Vous mettez l’accent sur l’un des rôles parfois pesant du responsable d’équipe et votre difficulté à refuser ou à dire « ce qui ne va pas » se rencontre très fréquemment. Qui peut trouver agréable de se placer dans le refus ou la « remontrance » ? Nous craignons, selon notre personnalité, d’être moins apprécié, de nous laisser déborder, voire comme vous le soulignez, de déclencher un conflit.

Toutefois, il faut savoir prendre du recul car le conflit redouté reste rare, heureusement. Il se produit en situation d’ultimatum, ce qui n’est pas le cas des remarques liées au travail quotidien, ou bien lorsque le climat de travail est déjà très tendu. Il faut donc prendre ces soucis sans exagération, mais avec le sens des responsabilités, car c’est bien sur le manager que repose la cohésion de l’équipe, et trop de laisser-faire pourrait aboutir à des insatisfactions grandissantes.

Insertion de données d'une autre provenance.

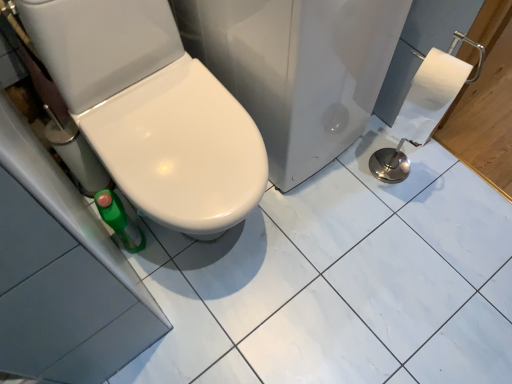
I want to click on white glossy toilet at lower left, so click(x=151, y=111).

Describe the element at coordinates (151, 111) in the screenshot. I see `white glossy toilet at lower left` at that location.

You are a GUI agent. You are given a task and a screenshot of the screen. Output one action in this format:
    pyautogui.click(x=<x>, y=<y>)
    Task: Click on the white glossy toilet seat at center
    
    Given the screenshot: What is the action you would take?
    pyautogui.click(x=297, y=69)

In the scene shown: Measure the distance between white glossy toilet seat at center and camera.

white glossy toilet seat at center is 30.91 inches away from camera.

La première des règles pour aborder une difficulté avec un salarié est de ne pas réagir sous le coup de la colère ou du mécontentement. Il faut se laisser le temps de « dédramatiser » tout en prenant la mesure du problème :

  • d’une part, les conséquences sont-elles importantes pour la structure ?
  • d’autre part, d’où vient cette situation ? qui est concerné ? y a-t-il eu une transmission trop rapide des informations ? une difficulté de compréhension ou une mauvaise évaluation des priorités ?

Après une analyse objective, et l’anticipation de quelques propositions pour résoudre le problème, il faut se placer dans un état d’esprit résolument constructif : comment transformer ce qui est négatif (échec actuel) en positif (réussite future). Ce travail sur soi permettra d’aborder l’entretien ou la réunion en évitant de lui conférer un caractère trop personnel.

Il faut souligner que la formulation employée est très importante lors de l’entretien. On privilégie le « je » plutôt que le « toi, vous », qui accentuerait l’effet accusateur et placerait le salarié sur la défensive.

Par exemple, au lieu de « tu as encore oublié d’envoyer le contrat C… et Monsieur B… a rappelé très mécontent… », on préférera l’ouverture au dialogue : « Je me suis aperçu que le contrat C… n’avait pas été envoyé et je suis obligé d’en parler car Monsieur B… a rappelé. J’aimerais que l’on trouve ensemble la solution pour que cela ne se reproduise plus. Qu’en penses-tu ? »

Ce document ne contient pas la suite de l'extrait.